S. Pálfalvi: Reconstruction of Eocene depositional environmets in the Vértes Hills, based on microfacies analysis
Reconstruction of Eocene depositional environmets in the Vértes Hills, based on microfacies analysis
Sarolta Pálfalvi
Ph.D thesis
Ph.D School for Earth Sciences, Ph.D Programme for Geology-Geophysics
Head of the Ph.D School for Earth Sciences: Dr. Miklós Monostori professor, doctor of Hungarian Academy of Sciences
Head of the Geology-Geophysics Ph.D Programme: Dr. Miklós Monostori professor, doctor of Hungarian Academy of Sciences
Supervisor: Dr. Miklós Kázmér associate professor, Eötvös Loránd University,
Department of Palaeontology
Eötvös Loránd University
Department of Palaeontology
Budapest, 2007
Introduction
The subject of my PhD work was recommended by Dr. Tamás Budai, the head of the Division of Geological Mapping of the Geological Institute of Hungary, as part of its mapping project on the area of the Vértes-Gerecse Mountains. The aim my work was to present the Eocen facies and palaeonvironments, to correlate the studied sequences and to reconstruct the Eocene evolution of the area based on the sedimentological and microfacies analysis of the carbonate successions of the outcrops and deep well cores investigated during the mapping and field works.

# Extracted records

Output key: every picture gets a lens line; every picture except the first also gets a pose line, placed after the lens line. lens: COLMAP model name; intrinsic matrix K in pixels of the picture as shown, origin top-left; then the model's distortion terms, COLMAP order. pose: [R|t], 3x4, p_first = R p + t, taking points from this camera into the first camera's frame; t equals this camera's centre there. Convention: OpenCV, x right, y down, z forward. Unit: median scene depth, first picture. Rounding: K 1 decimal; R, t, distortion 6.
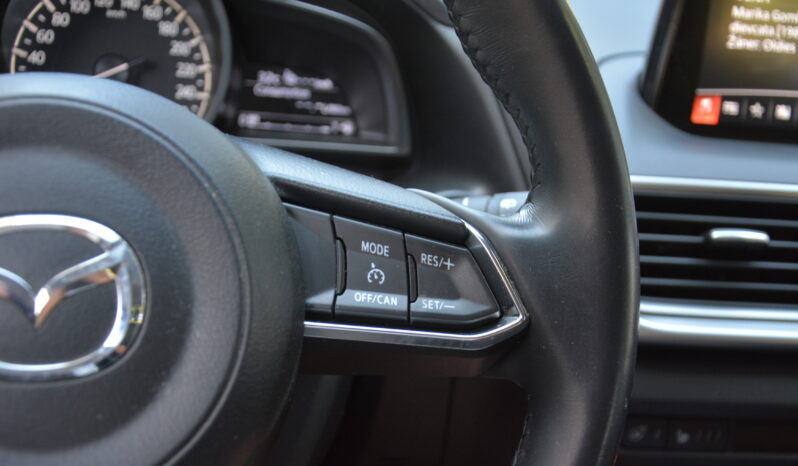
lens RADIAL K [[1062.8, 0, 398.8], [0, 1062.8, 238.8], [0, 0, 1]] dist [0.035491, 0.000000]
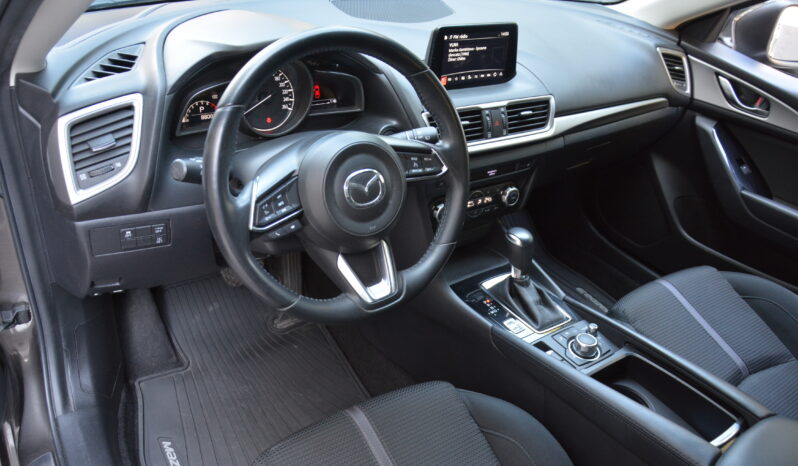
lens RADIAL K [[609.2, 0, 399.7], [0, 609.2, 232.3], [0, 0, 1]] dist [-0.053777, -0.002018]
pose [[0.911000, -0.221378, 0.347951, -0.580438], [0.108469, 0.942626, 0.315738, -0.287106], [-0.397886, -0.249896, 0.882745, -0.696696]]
...
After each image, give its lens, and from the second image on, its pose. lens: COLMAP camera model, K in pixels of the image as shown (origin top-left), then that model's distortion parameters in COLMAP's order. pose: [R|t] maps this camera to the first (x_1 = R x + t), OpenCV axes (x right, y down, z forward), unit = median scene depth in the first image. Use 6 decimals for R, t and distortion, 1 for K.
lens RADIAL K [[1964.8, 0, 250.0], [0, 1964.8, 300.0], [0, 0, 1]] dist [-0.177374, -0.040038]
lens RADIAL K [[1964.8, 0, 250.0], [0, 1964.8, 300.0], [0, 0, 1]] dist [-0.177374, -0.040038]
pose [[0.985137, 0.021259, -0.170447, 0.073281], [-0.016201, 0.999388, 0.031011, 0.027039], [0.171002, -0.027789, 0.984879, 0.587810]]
---
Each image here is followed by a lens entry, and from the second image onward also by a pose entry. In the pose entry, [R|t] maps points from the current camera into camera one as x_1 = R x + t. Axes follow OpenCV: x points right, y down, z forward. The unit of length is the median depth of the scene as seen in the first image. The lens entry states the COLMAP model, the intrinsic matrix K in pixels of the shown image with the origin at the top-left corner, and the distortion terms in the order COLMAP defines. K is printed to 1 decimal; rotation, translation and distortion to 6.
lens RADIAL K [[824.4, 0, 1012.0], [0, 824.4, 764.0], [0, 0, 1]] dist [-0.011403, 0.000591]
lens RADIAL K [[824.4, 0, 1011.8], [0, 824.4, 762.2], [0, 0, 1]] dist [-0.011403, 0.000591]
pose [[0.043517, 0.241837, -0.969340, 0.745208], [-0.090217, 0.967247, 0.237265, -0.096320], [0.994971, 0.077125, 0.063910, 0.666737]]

# Tasks
A. From the Vértes Hills thesis above, list every person named in it.
B. Please translate this sentence from the Vértes Hills thesis into Spanish: "The subject of my PhD work was recommended by Dr. Tamás Budai, the head of the Division of Geological Mapping of the Geological Institute of Hungary, as part of its mapping project on the area of the Vértes-Gerecse Mountains."
C. Condense the paragraph of the Vértes Hills thesis that begins "The subject of my PhD work" into a shorter version that keeps its main facts.

# Answers to the tasks
A.
- Sarolta Pálfalvi
- Dr. Miklós Monostori
- Dr. Miklós Kázmér
- Dr. Tamás Budai

B. El tema de mi trabajo de doctorado fue recomendado por el Dr. Tamás Budai, jefe de la División de Cartografía Geológica del Instituto Geológico de Hungría, como parte de su proyecto de cartografía en la zona de los montes Vértes-Gerecse.

C. Dr. Tamás Budai, head of the Division of Geological Mapping at the Geological Institute of Hungary, proposed the PhD topic as part of the institute's Vértes-Gerecse Mountains mapping project. The work aimed to present the Eocene facies and paleoenvironments, correlate the studied sequences, and reconstruct the area's Eocene evolution. It did this through sedimentological and microfacies analysis of carbonate successions from outcrops and deep well cores examined during mapping and fieldwork.